Exercise => Can you retype only the lines from the one with "15 ROKOV SKÚSENOSTÍ" through the final line of the material, exactly as given?

Record extracts =>
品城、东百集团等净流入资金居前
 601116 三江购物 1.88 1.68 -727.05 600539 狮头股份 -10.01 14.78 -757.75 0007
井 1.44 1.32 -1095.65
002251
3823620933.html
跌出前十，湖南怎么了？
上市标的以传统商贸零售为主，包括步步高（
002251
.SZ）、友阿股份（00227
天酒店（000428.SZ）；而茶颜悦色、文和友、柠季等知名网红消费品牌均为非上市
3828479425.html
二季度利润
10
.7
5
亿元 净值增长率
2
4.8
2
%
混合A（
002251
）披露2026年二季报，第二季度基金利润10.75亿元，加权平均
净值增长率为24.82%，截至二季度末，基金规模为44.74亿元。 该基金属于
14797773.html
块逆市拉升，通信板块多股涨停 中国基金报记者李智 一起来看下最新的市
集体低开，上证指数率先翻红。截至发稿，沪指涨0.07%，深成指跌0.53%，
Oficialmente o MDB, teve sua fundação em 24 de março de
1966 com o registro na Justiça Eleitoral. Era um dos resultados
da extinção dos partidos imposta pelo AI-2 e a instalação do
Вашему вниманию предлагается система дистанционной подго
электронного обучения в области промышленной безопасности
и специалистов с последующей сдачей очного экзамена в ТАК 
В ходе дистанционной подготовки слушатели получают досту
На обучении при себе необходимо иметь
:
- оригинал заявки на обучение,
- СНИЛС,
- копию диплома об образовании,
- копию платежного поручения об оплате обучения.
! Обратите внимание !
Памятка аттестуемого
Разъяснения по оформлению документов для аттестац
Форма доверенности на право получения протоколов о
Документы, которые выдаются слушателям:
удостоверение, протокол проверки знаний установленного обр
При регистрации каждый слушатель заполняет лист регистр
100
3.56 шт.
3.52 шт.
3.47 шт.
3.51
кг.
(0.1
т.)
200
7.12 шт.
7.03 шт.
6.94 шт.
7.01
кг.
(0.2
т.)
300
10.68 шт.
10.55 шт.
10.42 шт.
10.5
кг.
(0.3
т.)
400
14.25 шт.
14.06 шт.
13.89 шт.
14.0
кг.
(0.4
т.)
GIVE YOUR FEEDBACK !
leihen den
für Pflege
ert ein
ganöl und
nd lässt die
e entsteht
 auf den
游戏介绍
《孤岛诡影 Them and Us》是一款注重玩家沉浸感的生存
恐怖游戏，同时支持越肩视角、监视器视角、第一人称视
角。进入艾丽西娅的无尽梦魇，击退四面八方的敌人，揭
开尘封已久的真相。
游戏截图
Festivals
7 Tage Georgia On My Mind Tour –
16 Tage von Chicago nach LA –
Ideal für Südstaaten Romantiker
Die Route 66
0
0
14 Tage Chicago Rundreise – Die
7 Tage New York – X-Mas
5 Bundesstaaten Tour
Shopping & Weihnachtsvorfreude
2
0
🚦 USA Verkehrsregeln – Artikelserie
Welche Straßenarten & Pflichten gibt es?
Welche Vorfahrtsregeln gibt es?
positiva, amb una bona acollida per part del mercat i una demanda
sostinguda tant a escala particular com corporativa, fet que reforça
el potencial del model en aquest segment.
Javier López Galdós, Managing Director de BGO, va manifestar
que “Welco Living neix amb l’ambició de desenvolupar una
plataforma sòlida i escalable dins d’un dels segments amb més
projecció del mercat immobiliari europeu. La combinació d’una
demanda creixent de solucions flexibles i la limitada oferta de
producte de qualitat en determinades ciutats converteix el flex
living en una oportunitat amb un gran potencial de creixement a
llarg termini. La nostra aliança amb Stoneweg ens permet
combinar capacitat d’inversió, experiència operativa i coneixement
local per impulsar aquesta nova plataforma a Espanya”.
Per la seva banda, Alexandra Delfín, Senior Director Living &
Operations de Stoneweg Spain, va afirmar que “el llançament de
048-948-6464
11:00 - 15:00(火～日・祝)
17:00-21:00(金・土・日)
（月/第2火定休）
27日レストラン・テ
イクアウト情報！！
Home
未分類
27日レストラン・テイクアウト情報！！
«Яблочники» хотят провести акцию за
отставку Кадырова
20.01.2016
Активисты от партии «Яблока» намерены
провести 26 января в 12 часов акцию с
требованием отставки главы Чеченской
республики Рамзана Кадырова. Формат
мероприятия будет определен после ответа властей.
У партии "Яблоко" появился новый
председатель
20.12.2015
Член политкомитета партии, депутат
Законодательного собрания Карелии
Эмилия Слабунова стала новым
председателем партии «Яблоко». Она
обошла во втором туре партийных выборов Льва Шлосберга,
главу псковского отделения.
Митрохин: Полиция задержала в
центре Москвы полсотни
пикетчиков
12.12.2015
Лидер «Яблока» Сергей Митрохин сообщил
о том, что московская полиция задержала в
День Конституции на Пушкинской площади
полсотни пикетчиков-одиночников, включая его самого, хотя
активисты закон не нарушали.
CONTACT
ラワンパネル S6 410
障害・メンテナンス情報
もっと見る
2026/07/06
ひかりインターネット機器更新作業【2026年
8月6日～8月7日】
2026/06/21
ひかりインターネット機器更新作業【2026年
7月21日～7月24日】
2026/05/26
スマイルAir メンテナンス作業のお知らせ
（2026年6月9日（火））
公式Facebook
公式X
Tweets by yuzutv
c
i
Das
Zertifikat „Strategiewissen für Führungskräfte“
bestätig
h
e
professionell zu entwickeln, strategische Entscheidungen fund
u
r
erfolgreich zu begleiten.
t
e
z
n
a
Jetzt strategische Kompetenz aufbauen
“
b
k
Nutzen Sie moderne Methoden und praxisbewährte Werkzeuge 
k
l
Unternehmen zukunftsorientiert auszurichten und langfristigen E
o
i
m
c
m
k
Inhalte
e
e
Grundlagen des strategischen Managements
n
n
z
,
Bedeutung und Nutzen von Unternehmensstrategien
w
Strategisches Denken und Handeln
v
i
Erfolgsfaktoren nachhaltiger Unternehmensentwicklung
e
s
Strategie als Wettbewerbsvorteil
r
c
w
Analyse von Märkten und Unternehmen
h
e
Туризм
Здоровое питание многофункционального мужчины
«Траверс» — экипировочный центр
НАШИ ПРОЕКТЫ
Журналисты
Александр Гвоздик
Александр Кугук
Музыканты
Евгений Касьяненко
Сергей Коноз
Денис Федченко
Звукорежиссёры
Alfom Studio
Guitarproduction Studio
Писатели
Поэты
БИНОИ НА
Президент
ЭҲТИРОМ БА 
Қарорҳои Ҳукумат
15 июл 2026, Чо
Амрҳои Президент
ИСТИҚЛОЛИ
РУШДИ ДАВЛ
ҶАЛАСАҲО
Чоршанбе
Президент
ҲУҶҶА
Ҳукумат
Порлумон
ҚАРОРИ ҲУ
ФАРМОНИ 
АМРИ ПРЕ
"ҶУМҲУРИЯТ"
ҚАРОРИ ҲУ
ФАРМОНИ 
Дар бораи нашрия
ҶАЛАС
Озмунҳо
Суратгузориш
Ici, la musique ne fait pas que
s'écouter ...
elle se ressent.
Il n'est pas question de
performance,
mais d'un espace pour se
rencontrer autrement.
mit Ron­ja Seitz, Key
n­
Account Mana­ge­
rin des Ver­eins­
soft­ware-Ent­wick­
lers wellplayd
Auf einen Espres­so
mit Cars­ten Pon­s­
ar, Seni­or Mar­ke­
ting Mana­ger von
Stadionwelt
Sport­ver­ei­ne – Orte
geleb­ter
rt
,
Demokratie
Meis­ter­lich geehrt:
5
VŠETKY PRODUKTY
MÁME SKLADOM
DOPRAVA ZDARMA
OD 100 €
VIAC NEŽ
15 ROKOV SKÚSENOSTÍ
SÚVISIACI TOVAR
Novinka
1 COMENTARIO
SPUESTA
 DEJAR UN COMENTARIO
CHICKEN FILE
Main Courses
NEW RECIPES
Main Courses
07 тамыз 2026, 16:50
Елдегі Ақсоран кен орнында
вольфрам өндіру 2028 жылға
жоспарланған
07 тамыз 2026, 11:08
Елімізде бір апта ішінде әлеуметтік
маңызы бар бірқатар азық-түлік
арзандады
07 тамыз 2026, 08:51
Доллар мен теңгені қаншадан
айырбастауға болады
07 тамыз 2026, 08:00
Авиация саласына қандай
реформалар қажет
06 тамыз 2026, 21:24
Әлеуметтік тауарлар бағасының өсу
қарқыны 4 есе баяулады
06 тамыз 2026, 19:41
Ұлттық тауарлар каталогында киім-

Solution for this exercise =>
15 ROKOV SKÚSENOSTÍ
SÚVISIACI TOVAR
Novinka
1 COMENTARIO
SPUESTA
 DEJAR UN COMENTARIO
CHICKEN FILE
Main Courses
NEW RECIPES
Main Courses
07 тамыз 2026, 16:50
Елдегі Ақсоран кен орнында
вольфрам өндіру 2028 жылға
жоспарланған
07 тамыз 2026, 11:08
Елімізде бір апта ішінде әлеуметтік
маңызы бар бірқатар азық-түлік
арзандады
07 тамыз 2026, 08:51
Доллар мен теңгені қаншадан
айырбастауға болады
07 тамыз 2026, 08:00
Авиация саласына қандай
реформалар қажет
06 тамыз 2026, 21:24
Әлеуметтік тауарлар бағасының өсу
қарқыны 4 есе баяулады
06 тамыз 2026, 19:41
Ұлттық тауарлар каталогында киім-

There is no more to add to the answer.